Ce n’est pas magique
Si cette solution s’est imposée, c’est aussi pour des raisons particulières à Capitaine Train. Premièrement, Capitaine Train a besoin de personnes parlant allemand, italien, espagnol pour plein d’autres raisons : pour le service client, les relations avec les transporteurs nationaux, et tout le Country Management au sens large. Par conséquent, il y a déjà dans l’équipe des gens parlant la langue et maitrisant le vocabulaire métier, et donc capables de gérer la traduction en temps réel. Deuxièmement, les applis n’étaient traduites qu’en cinq langues ; au-delà, les avantages de cohérence et de rapidité s’estompent peut-être.
Nous avons travaillé de cette façon pendant environ 4 ans. Par rapport à tout ce que j’ai pu voir ailleurs, c’est un confort extraordinaire. Au fond, le luxe de cette méthode, finalement toute simple, c’est le cycle court entre les développeurs et les traducteurs.
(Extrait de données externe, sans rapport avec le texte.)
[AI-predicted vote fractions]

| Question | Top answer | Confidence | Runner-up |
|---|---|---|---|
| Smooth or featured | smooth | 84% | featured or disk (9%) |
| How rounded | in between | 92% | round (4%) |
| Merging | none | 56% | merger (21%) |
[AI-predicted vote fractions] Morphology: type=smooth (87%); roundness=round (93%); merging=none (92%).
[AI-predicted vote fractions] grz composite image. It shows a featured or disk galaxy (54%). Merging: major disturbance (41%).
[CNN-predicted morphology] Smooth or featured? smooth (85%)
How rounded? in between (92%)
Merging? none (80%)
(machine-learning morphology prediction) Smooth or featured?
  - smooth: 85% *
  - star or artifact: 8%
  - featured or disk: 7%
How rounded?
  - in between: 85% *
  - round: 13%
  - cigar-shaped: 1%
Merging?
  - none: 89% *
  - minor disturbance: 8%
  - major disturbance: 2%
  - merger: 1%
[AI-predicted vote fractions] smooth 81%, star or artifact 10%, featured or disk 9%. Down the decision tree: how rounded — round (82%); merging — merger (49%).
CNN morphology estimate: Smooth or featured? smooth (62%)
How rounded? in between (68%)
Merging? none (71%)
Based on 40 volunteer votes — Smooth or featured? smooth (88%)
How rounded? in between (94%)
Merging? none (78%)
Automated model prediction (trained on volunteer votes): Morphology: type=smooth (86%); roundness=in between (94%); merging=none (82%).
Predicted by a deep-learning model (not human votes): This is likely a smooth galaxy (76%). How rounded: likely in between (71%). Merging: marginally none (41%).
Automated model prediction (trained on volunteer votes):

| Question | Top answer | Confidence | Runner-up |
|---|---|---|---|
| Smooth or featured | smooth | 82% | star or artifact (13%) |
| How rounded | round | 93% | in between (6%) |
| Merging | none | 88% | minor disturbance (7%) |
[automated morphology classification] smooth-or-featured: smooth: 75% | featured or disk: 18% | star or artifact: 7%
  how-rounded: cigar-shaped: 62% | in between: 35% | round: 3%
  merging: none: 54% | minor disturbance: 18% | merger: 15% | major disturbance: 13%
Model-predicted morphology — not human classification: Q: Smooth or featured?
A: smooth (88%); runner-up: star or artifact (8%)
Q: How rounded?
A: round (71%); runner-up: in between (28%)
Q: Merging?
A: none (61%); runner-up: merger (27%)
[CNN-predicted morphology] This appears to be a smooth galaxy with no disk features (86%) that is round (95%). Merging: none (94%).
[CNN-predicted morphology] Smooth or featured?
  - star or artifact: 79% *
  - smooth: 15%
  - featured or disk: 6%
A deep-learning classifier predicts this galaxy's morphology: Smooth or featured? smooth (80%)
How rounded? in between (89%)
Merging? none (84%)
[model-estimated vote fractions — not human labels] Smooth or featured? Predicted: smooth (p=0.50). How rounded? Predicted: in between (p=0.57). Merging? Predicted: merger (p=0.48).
C’est cette facilité de coopération entre les équipes qui permet à la fois d’avoir une localisation de qualité tout en publiant les nouveautés rapidement.
- En allemand, faut-il dire “Sie” ou “Du” à un client ? Vous avez deux heures.
- “i18n” signifie “Internationalisation” dans le jargon. En principe, “traduction”, “localisation” et “internationalisation” sont des concepts distincts. Ici, je les utilise de façon interchangeable, puisque justement tout est intégré.
- localeapp fait le job, mais au jour le jour, nous étions vraiment frustrés par disons… ses petites particularités ergonomiques. Certains d’entre nous se sont même lancés dans l’écriture d’un clone mais en mieux, lugh.